Cache coherency traffic over busses is eliminated by having all this running on a single core. A single package also keeps power down; all this requires a quoted 60W; Montecito quotes ~100W.

This has very little in common with a Pentium. Pentium breaks down instructions into micro-ops which the hardware then tries to extract as much ILP out of as possible. Hyperthreading has not shown great wins on the Pentium. Itanium moves the task of finding ILP to the compiler, and then provides a pipeline optimised for running bundles of instructions together. The Itanium has a lot more cache; Niagara trades this off for threads. Something like POWER is somewhere in the middle of all that.

So, is more threads or more cache better? Can workloads keep a processor doing 32 separate things to take advantage of all these threads? I would suggest that a both a desktop and technical workload will not; a busy webserver running JSP maybe. Time will tell.

Looking at the Top500

I wanted to see how Itanium was placing in the Top500 against one of the main competitors, IBM Power, so I drew up a little table. In terms of Gflops/Processor Itanium stacks up very well against the competition. I believe I've identified the IBM power offerings for comparison (in blue).

Rmax Sum (Gflops)







PowerPC 440




















All Power




IBM Power




Itanium 2




Pentium 4 Xeon




Xeon EM64T








Note there are several minor generations of Itanium's lumped together, whilst the Power line gets a bit more granularity thanks to different versions. Of course the great thing about the Top500 results is you can get a different result depending on what sort of press release you want to write today, so the whole thing should be taken with a grain of salt.

x86 Architecture manuals from Intel

Someone once gave gave me a tip that thanks to some sort of anti-trust agreement, if you go to this site and do a search on "IA-32" by title, you can fill your shopping cart with manuals and Intel ship it out to you free.

(one reason) why gcc has a hard time on IA64

James Wilson was kind enough to point me to some of the problems that gcc has with the peculiarities of IA64. Take, for example, the following little function :

void function(int *a, int *b)
    *a = 1;
    *b = 2;

Now let's inspect the code that gcc generates for this on 386 and IA64

--- 386 ---
push   %ebp
mov    %esp,%ebp
mov    0x8(%ebp),%edx
movl   $0x3,(%edx)
mov    0xc(%ebp),%edx
movl   $0x4,(%edx)
pop    %ebp

--- ia64 ---
[MMI]       mov r2=3;;
            st4 [r32]=r2
            mov r2=4;;
[MIB]       st4 [r33]=r2
            nop.i 0x0
            br.ret.sptk.many b0;;

Now those of you who know IA64 assembly will see that that function takes three cycles when it really only needs to take two.
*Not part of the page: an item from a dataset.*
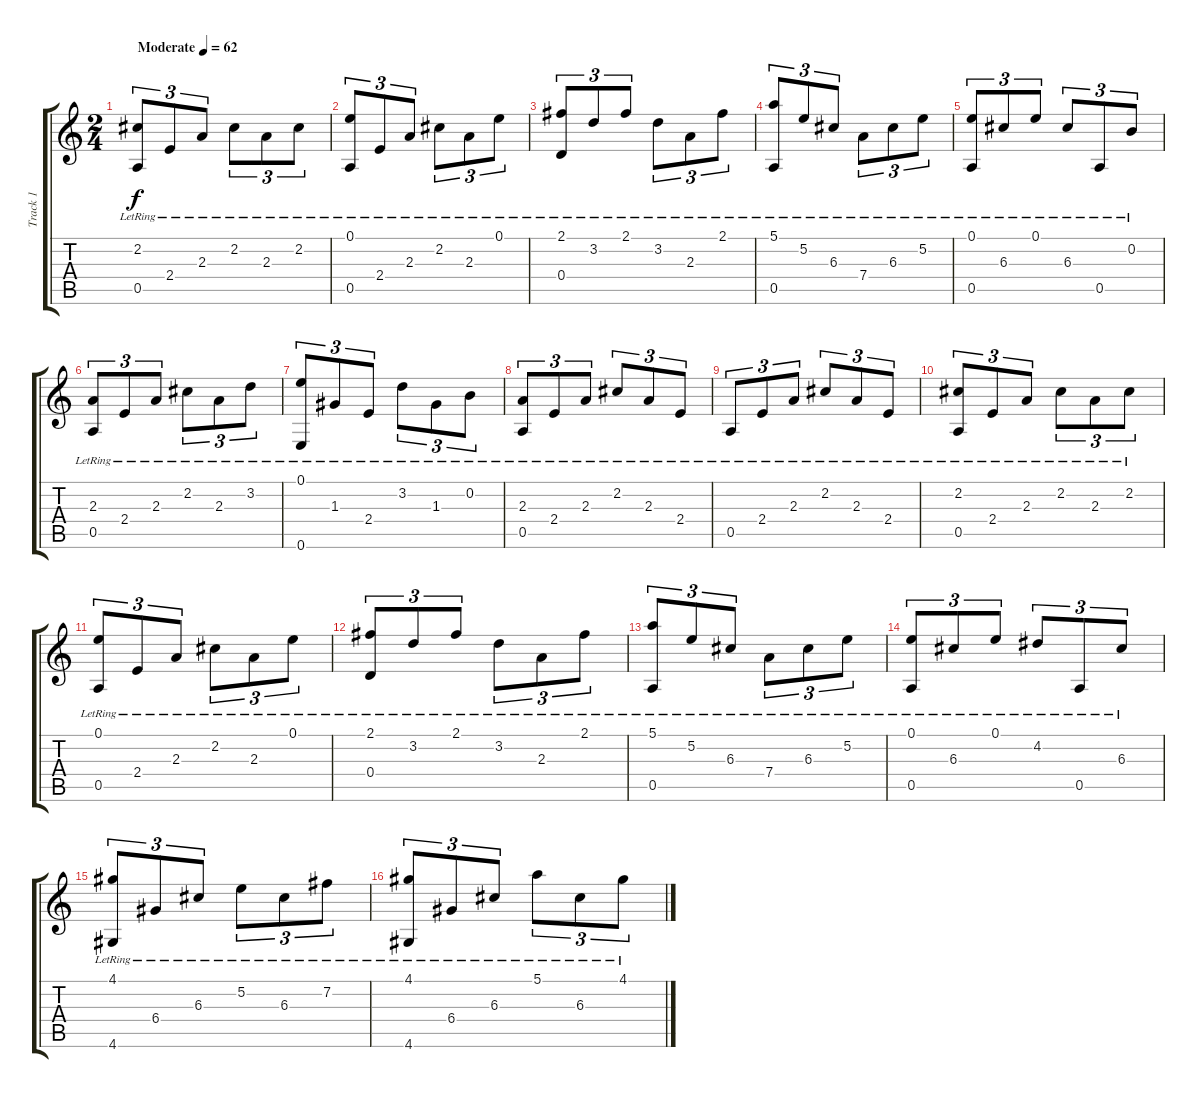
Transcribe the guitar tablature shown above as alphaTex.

The ;; signifies a stop, which means that there is a dependency -- i.e. after the mov you need to put a stop before loading it into r32. This is called a "read after write" dependency; you have to tell the processor so that pipeline gets things right. On x86 you don't have to worry about that, as internally the processor breaks down instructions to smaller RISC operations and will schedule the two independently -- the whole point of IA64 and EPIC is that the compiler should figure this out for you.
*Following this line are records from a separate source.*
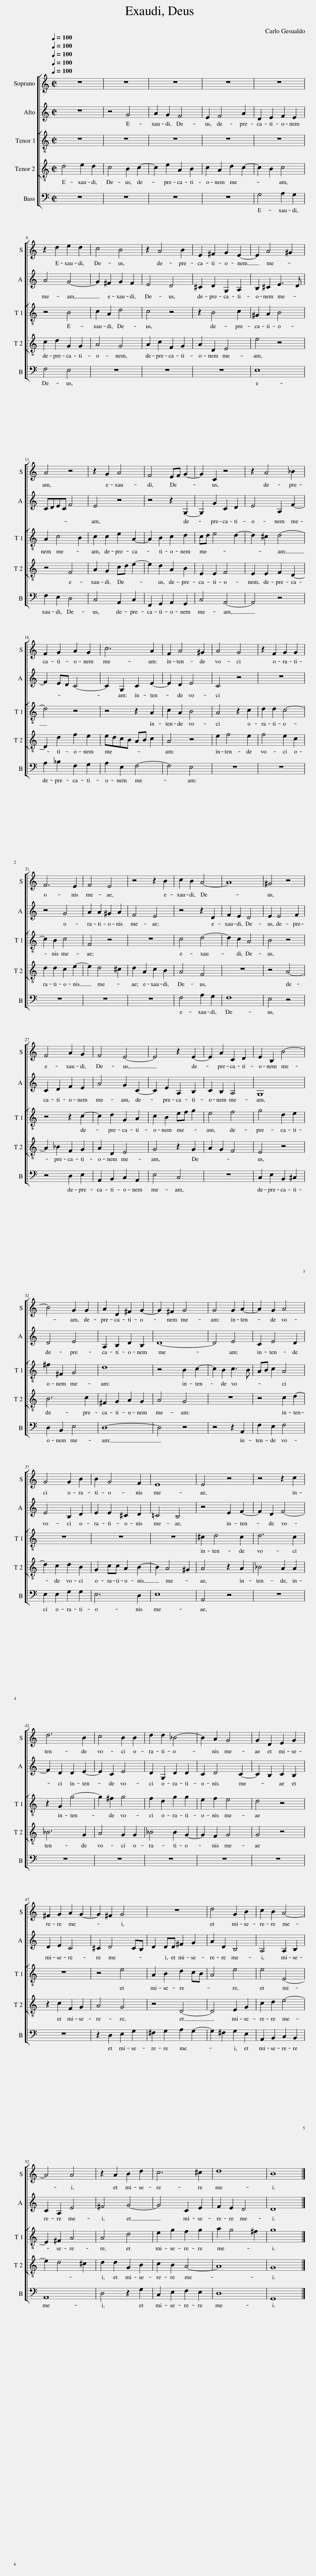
X:1
%%score [ 1 2 [ 3 4 ] 5 ]
L:1/8
Q:1/4=100
M:2/2
I:linebreak $
K:C
V:1 treble
V:2 treble
V:3 treble-8
V:4 treble-8
V:5 bass
V:1
 z8 | z8 | z8 | z8 | z8 |$ %5
 z2 d2 e2 d2 | c4 B4 | z2 A4 B2 | E2 ^F2 G2 E2- | E2 A4 ^G2 |$ %10
 A4 z4 | z2 G2 A4 | F4 EF G2- | G2 C2 z4 | z2 A4 _B2 |$ %15
 F2 G2 A2 G2 | c6 A2 | F2 A4 ^G2 | A4 G4 | z2 F2 G2 G2 |$ %20
 F6 E2 | F4 E4 | z4 z2 B2 | c2 B2 A4- | A8 | %25
 ^G4 z4 |$ F4 A2 G2 | F4 E4- | E4 z2 E2- | E2 A2 C2 D2 | %30
 E2 B,2 B4- |$ B4 G2 G2 | A2 D2 ^F2 G2- | G2 ^F2 G4 | G4 G2 A2- | %35
 A2 G2 A4 |$ G4 G2 B2 | B2 G4 F2 | E8 | E4 z4 | %40
 z4 z2 c2 |$ d6 B2 | c4 B2 B2 | d2 d2 _B4- | B2 A2 G4 | %45
 G2 D2 E2 G2 |$ ^F2 G2 A2 G2- | G2 ^F2 G4 | z8 | d4 G2 B2 | %50
 c2 B2 A4- |$ A4 A4 | z2 A2 B2 d2 | c6 ^c2 | d8 | %55
 B8 |] %56
V:2
 z8 | z4 G4 | A2 G2 F4 | E2 F4 A2 | D2 E2 F2 E2 |$ %5
 A4 G4- | G2 ^F2 G2 F2 | E4 D4 | ^C2 D2 G,2 A,2 | B,2 ^C2 E3 D |$ %10
 CDEC F4 | E4 z4 | z4 z2 G,2- | G,2 G2 C2 D2 | E4 A,2 F2- |$ %15
 F2 ED C4- | C2 G,2 C2 E2- | E2 D2 E4 | C4 z4 | z8 |$ %20
 z4 G4 | A2 A2 ^G2 A2 | F4 E4 | z4 z2 D2 | F2 E2 D4 | %25
 E2 E4 F2 |$ C2 D2 F2 E2 | A4 G2 C2- | C2 E2 A,2 B,2 | C2 B,2 A,4 | %30
 G,8 |$ D4 E4 | A,2 B,2 D2 B,2 | D8- | D4 E4 | %35
 C2 E4 D2 |$ E4 B,2 D2 | E2 E2 ^C2 D2 | =C4 B,4 | z4 E2 F2- | %40
 F2 D2 F4- |$ F2 D2 D2 E2- | E2 C2 E4 | D2 G,2 D2 D2 | C2 D4 C2- | %45
 C2 B,2 C2 B,2 |$ D2 E2 C4 | ^C2 D4 CB, | D2 DD ^F2 G2 | A2 D2 B,4 | %50
 A,4 A,2 B,2 |$ C2 A,2 E4 | ^F4 G4- | G4 C2 E2 | F2 E2 D4 | %55
 D8 |] %56
V:3
 z8 | z8 | z8 | z8 | z8 |$ %5
 z4 B4 | c2 A2 d4 | c4 z4 | z2 B4 c2 | ^G2 A2 B4 |$ %10
 A2 c4 B2 | c2 c2 e2 A2- | A2 B2 c2 d2 | cd e4 d2- | d2 ^c2 d4- |$ %15
 d4 z4 | z4 z2 A2 | c2 A2 B4 | A4 z2 c2 | d2 d2 c4- |$ %20
 c2 B2 c4 | F4 z4 | z8 | c4 d4- | d2 c2 A4 | %25
 B4 z4 |$ z4 z2 c2- | c2 d2 G2 A2 | c2 B2 ef g2 | e4 f4 | %30
 g4 d2 e2 |$ ^f2 ^F2 G4 | d8 | z4 B2 c2- | c2 B2 c3 B | %35
 AB c2 A4 |$ z8 | z8 | z8 | ^c2 d4 c2 | %40
 d6 c2 |$ z2 G2 g4- | g2 ^f2 g4 | f2 d2 g2 g2 | e2 f2 e4 | %45
 d4 z4 |$ z8 | z4 e4 | A2 B2 d2 cB | A4 e4 | %50
 e4 E4- |$ E2 ^F2 A4 | A4 d4 | e2 g2 f2 g2 | a2 g4 ^f2 | %55
 g8 |] %56
V:4
 d4 e2 d2 | c4 B2 c2- | c2 e2 A2 B2 | c2 A2 d2 c2- | c2 B2 c4 |$ %5
 c2 d2 G2 G2 | A4 G4 | A2 c2 F2 G2 | A2 D2 E4 | e4 z4 |$ %10
 z4 F4 | A2 G2 cd e2- | e2 d2 A2 B2 | E2 E2 F4 | E2 E2 F2 D2- |$ %15
 D2 d2 f2 e2 | edcB AB c2 | A4 z4 | e2 f4 e2 | f4 e2 c2 |$ %20
 d2 d2 c2 e2- | e2 d4 ^c2 | d2 A2 c2 B2 | A4 F4 | z8 | %25
 z4 A4- |$ A2 _B2 F2 G2 | A2 D2 E4 | G4 z2 G2 | A2 G2 F4 | %30
 E4 z4 |$ B6 c2 | ^F2 G2 A2 G2 | A4 G4 | z8 | %35
 z4 c2 d2- |$ d2 c2 d2 B2 | G2 cc A2 B2- | B2 A4 ^G2 | A4 z2 A2 | %40
 _B4 A2 A2 |$ _B6 G2 | A4 G2 G2 | _B4 B2 G2- | G2 F2 G4 | %45
 G4 z4 |$ z2 c2 F2 G2 | A4 G4 | z4 D4- | D4 E2 G2 | %50
 c2 d2 e4- |$ e2 d4 ^c2 | d2 d2 G2 B2 | c2 B2 A4- | A8 | %55
 G8 |] %56
V:5
 z8 | z8 | z8 | z8 | G,4 A,2 G,2 |$ %5
 F,4 E,4 | z8 | z8 | z8 | E,8 |$ %10
 F,2 E,2 D,4 | C,4 A,,2 C,2 | F,,2 G,,2 A,,2 G,,2 | C,4 A,,4- | A,,4 z4 |$ %15
 A,2 _B,2 F,2 G,2 | A,2 E,2 F,4- | F,4 E,4 | z8 | z8 |$ %20
 z8 | z8 | z8 | F,4 A,2 G,2 | F,8 | %25
 E,4 z4 |$ z4 D,2 E,2 | A,,2 B,,2 C,2 A,,2 | E,4 C,4 | z8 | %30
 C,2 E,2 B,,2 ^C,2 |$ D,2 B,,2 E,4 | D,8- | D,4 z4 | z4 z2 A,,2 | %35
 F,2 E,2 F,4 |$ E,2 E,2 G,2 G,2 | E,6 D,2 | E,8 | A,,4 z4 | %40
 z8 |$ z8 | z8 | z8 | z8 | %45
 z8 |$ z8 | z2 D,2 E,2 G,2 | ^F,2 G,2 A,2 G,2- | G,2 ^F,2 G,2 E,2 | %50
 A,,2 B,,2 C,2 B,,2 |$ A,,8 | D,4 z2 G,2 | C,2 E,2 F,2 E,2 | D,8 | %55
 G,,8 |] %56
What we could do is put the two mov instructions into separate registers (remember, we have plenty) and then stop, saving a cycle. Indeed, the Intel compiler does as good a job as one could have by hand :

[MII]       alloc r8=ar.pfs,2,2,0
            mov r3=3
            mov r2=4;;
[MMB]       st4 [r32]=r3
            st4 [r33]=r2
            br.ret.sptk.many b0;;

Now, if you're really good (like James, who did this) you can inspect the gcc optimisation paths (via the -d flags) and realise that at first gcc gets it right, putting the two loads before a stop. But the register optimisation pass jumps in and tries to reduce the lifespan of a registers with a constants in them, breaking up the instructions. On x86 you want this -- it reduces register pressure at the cost of instruction level parallelism; a trade off you are willing to take. On IA64, with plenty of registers and relying on ILP to run fast, it hurts.

People are starting to look at issues like this; but if you've ever peered under the hood of gcc you'll know that it's not for the faint of heart!